В самом деле? — удивился Ладислав, замерев в задумчивости. Честное пионерское, дети, в ту пору я был последним, кто мог бы предположить, что однажды приятность интеллектуальной беседы о падении какого-то немецкого оплота, существовавшего, прежде всего, как символ, как тема праздных политических дискуссий, вскоре сменится страхом, что настоящая тюремная стена, перед которой я буду со своим тогдашним собеседником метафорически плакать, выпуская из под засаленной черной шляпы пейсы и косматую бороду, что она может рухнуть от случайно попавшего в нее снаряда. (Хотя можно было бы и подискутировать по поводу якобы случайного попадания, принимая во внимание горячих ПВОшников, окопавшихся у самого нашего фундамента, где они пытались меряться своими эрегированными членами.)
В то время обе эти стены были неприкасаемыми, словно рассказ о небе, о небесной стене, а такие рассказы быстро утомляют. Как будто ты ребенку рассказываешь о старости, демонстрируя дыру на месте вырванного зуба. Он может завизжать только из-за темноты твоего рта, не почувствовав ничего. И только там, позже, когда кожу обожжет отраженный зеркалом горячий луч, ловкость жизни безумца. (Не три глазки, малыш! Я знаю, что ты притворяешься. Смотри, вот проплывает перегруженное хмурое облако, и я показываю ему язык.) И тут я задрожал.
Ощущаю в себе невероятную энергию, — сказал я, протягивая пальцы к их ладоням, покоящимся на столе, — Натальиным, со скрещенными как в молитве запястьями, и Деспота, округлым, как у огромного грудного младенца. Может быть, я мог бы исцелять.
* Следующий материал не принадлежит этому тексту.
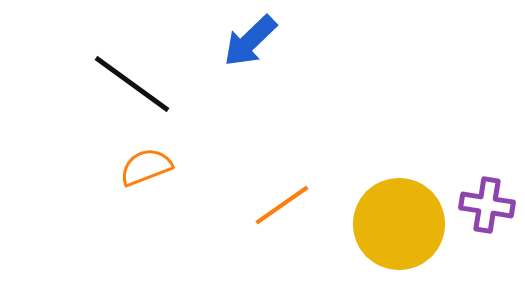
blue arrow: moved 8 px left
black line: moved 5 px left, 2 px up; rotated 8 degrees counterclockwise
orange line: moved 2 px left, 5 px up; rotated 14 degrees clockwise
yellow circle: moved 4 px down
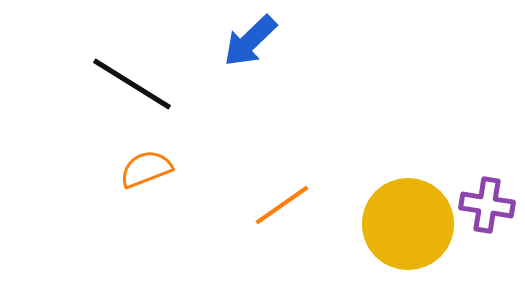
black line: rotated 4 degrees counterclockwise
orange semicircle: moved 2 px down
yellow circle: moved 9 px right
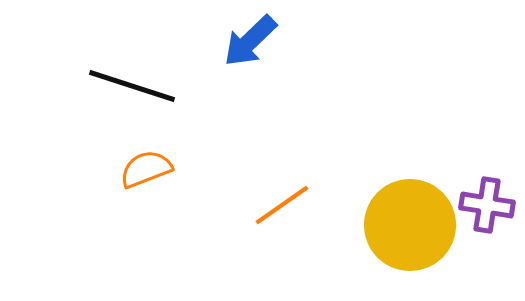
black line: moved 2 px down; rotated 14 degrees counterclockwise
yellow circle: moved 2 px right, 1 px down
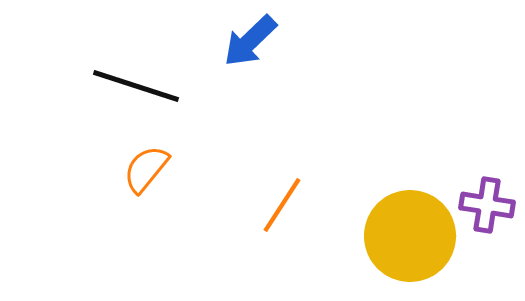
black line: moved 4 px right
orange semicircle: rotated 30 degrees counterclockwise
orange line: rotated 22 degrees counterclockwise
yellow circle: moved 11 px down
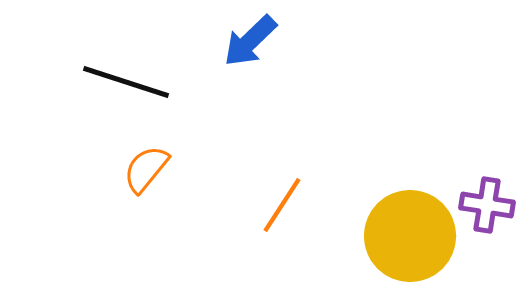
black line: moved 10 px left, 4 px up
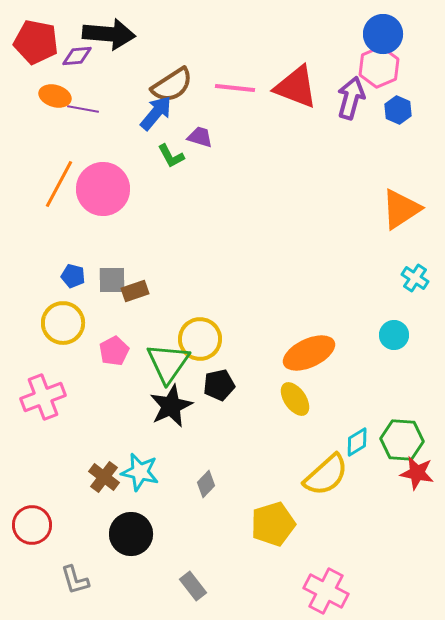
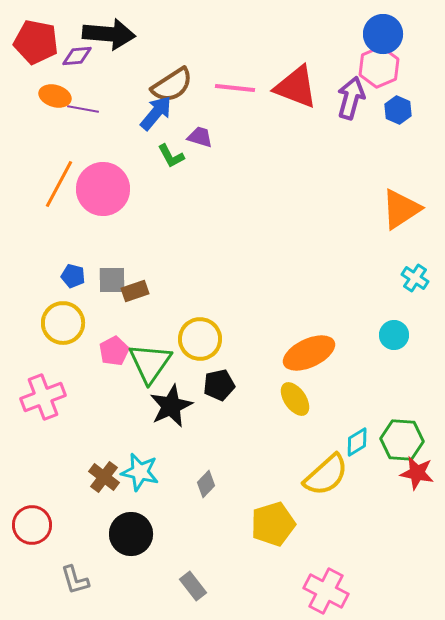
green triangle at (168, 363): moved 18 px left
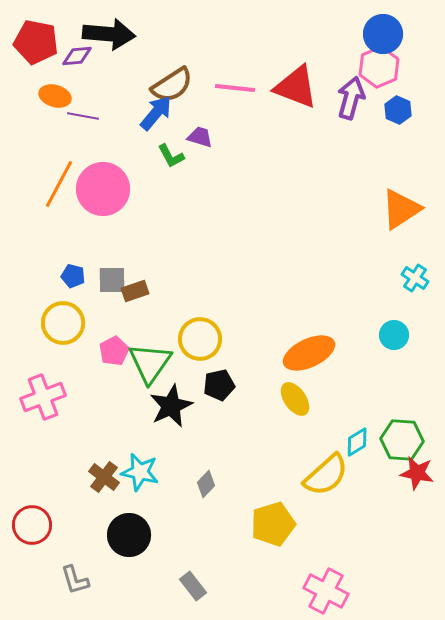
purple line at (83, 109): moved 7 px down
black circle at (131, 534): moved 2 px left, 1 px down
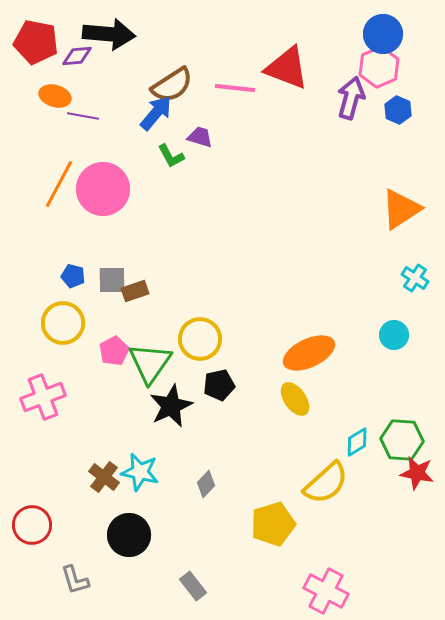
red triangle at (296, 87): moved 9 px left, 19 px up
yellow semicircle at (326, 475): moved 8 px down
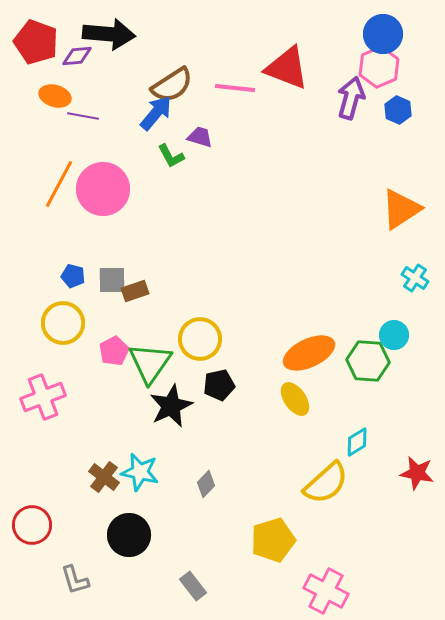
red pentagon at (36, 42): rotated 9 degrees clockwise
green hexagon at (402, 440): moved 34 px left, 79 px up
yellow pentagon at (273, 524): moved 16 px down
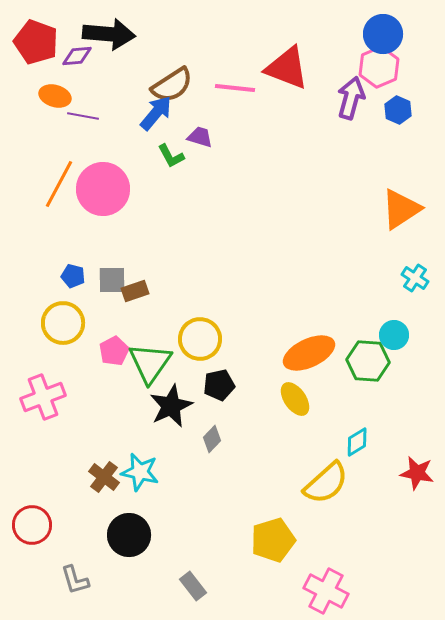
gray diamond at (206, 484): moved 6 px right, 45 px up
Послушай, успокойся, — мягко предостерег меня он. — Мало ли что люди могут подумать, глядя на нас, как мы держимся за руки.
И, выдержав паузу, добавил примирительно: Даже если они и пидоры, но все равно ведь люди. Любители людей.
У меня получилось сказать что-то, что прозвучало одновременно и вдохновенно, и глупо. Потом Деспот поднял голову, заросшую каштановыми волосами, навстречу мгновенно набежавшим облакам табачного дыма и транса.
Без сомнения, мы и после потопа в «Форме» как-то обходились. Но если бы я в тот момент был в пещере с шаманом Кастанеды и воспарял бы с мескалином Мишо, то я мог бы добраться на край света. Но только я не был опоен никакой манной небесной, божественно-синтетической или идущей от сердца, а просто упился пивом (похожим на лягушачью мочу), в котором, похоже, мыли стаканы, и не было у меня никаких видений, я тонул в неудовлетворенности.
Я простирал свои искрящиеся пальцы и позже. Когда я однажды разгонял массажем облачность головной боли господину начальнику, а он оттолкнул меня и, отыскав в одном из ящиков стола просроченный примитивный аспирин, велел мне присматривать за арнаутом.
С тех пор я ежедневно прощупывал не выходящего из комы сокамерника, чаще всего стопы и шею, частично из праздного милосердия — чтобы кровь в членах не застаивалась, а иногда из гуманного корыстолюбия — а вдруг он, смеясь, с вызовом, заявит о своей симуляции. Но он не шевелился, даже когда Ладислав колол его кончиком ручки или сворачивал его ухо в «розочку». Каждое божье утро Иоаким измерял его ногти, утверждая, что во сне они не отрастают ни капли. Первые сорок дней они даже у мертвецов растут, возражал ему Ладислав, тем не менее, побаивавшийся растущих ногтей албанца, этой розоватой константы. Той же самой шариковой ручкой он нарисовал на опущенных веках больного зрачки, перепугав тюремных санитаров, этих списанных коняг.